Изменить размер шрифта - +
Это была критическая точка. До сих пор он управлял собой.

Действительность пришла в себя, явив конические обнажения породы, которые он уже миновал раньше, и отбрасываемые ими в лучах далекою солнца мерцающие тени. Пока он наблюдал за ними, тени оплывали, затуманивались. Холмы зеленели, источая блаженство.

Перед ним лежало изогнутое поле, которое вело вниз, в долину, укрытую среди нежных округлых утесов. Там притаилось укромное озеро, более волнующее, более зовущее, чем мираж в пустыне. Наслаждение, которое оно скрывало в своих глубинах, более не отталкивало Атона. Его кровь пела от потребности насладиться этой жидкостью, полностью в нее погрузиться. Он ушел от нее; он вернется к ней.

Нет! Но видение уже проникло внутрь и почти на нет свело его сопротивление; осталось лишь слабое приглушенное возражение, звеневшее где-то далеко позади. В четырнадцать шагов достиг он озера, но замешкался, боясь перейти безымянный рубеж в себе. Вода манила, звала его, но крошечная оскопленная совесть, проклятая где-то позади затвердевшего листка, молила его не жертвовать тем, кем он был, ради того, кем он станет. От напряжения его лицо покрылось потом. Атон знал, что исход предрешен, но все еще боролся, желая сохранить образы былой невинности.

Его рука медленно поднялась, чтобы расстегнуть ремни на шлеме. Разве костюм его собственный? Застежки открыты, пломбы сорваны, шлем слетел с головы. Но он не умер! К нему ворвался воздух долины — мускусный и сладкий, оживляющий своей свежестью и запахом цветов. Вскоре остатки ненужного костюма были сброшены, нагим он вбежал в воду.

Еще раз гаснущее сомнение пыталось удержать его: сомнение, вполне дозволенное, ибо захватчик чувствовал себя в безопасности. Сопротивление приятно возбуждало, придавая поступку некий лоск, господствующее чувство по-кошачьи играло с его робкой совестью и давало ей волю думать, что она вольна. Атона обуяло чувство неминуемого завершения. Прикосновение воды к голым ногам электризовало тело. Он больше не видел эту жидкость. Лишь плоть ведала о ней, сладострастно скользившей по его щиколоткам, окутывавшей их в зарождающееся наслаждение: поначалу раздражающее, но сладостное под конец.

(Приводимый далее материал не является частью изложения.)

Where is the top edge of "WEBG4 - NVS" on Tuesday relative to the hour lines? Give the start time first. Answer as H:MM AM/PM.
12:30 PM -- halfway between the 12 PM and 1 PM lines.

В Атоне возникал основополагающий смысл — единственное выражение которого должно быть пагубно сильным толчком, столь мощным, что сдвинет горы и оплодотворит озеро…

Тепло поднималось все выше, окутывая голени, колени, бедра; оно ритмично омывало тело, нежными касаниями вытягивая из него глубочайшую силу. Прилив неуклонно возрастал, втягивая его в воспоминание о юношеской руке, путешествующей вверх под девичьей юбкой и касающейся запретного соединения. Но на сей раз липкость ничуть не тревожила; бурная страсть увлекла Атона вверх и внутрь.

Две шкалы — плоти и жидкости — слились под наложенным образом нониуса, оказавшись в фокусе перед его закрытыми глазами. Не в силах более сдержать себя, Атон погрузился в воду целиком. Вода, местность, вселенная звенели от его нараставшего желания, а из глубин его самых сокровенных притязаний явилась сущность жидкой среды: восходящая, кружащаяся, подвластная громадному давлению, вламывающаяся мощным ураганом и, наконец, взрывающаяся в мучительном наслаждении, которое измождает плоть, сокрушает кости и насыщает дух по ту сторону времени. В Раю, вы слышали… Любовь построила… О радость! радость! радость!

Какая-то сила извне подкинула его, подняла сквозь вздымавшиеся потоки муки высоко-высоко к свету. Это была ее рука — тепло на его ладони — уводившая от забвения, к которому вела Атона двойственная страсть. Темный бог ждал в конечной точке; существо, для которого страсть и вина — лишь орудия; бог, которому нормальный человек не мог бы служить.

Бог, которому служил бы Атон, если бы весь подтекст притчи об астероиде достиг его сознания.

Дождь кончился, чудовища и замкнутые стены исчезли.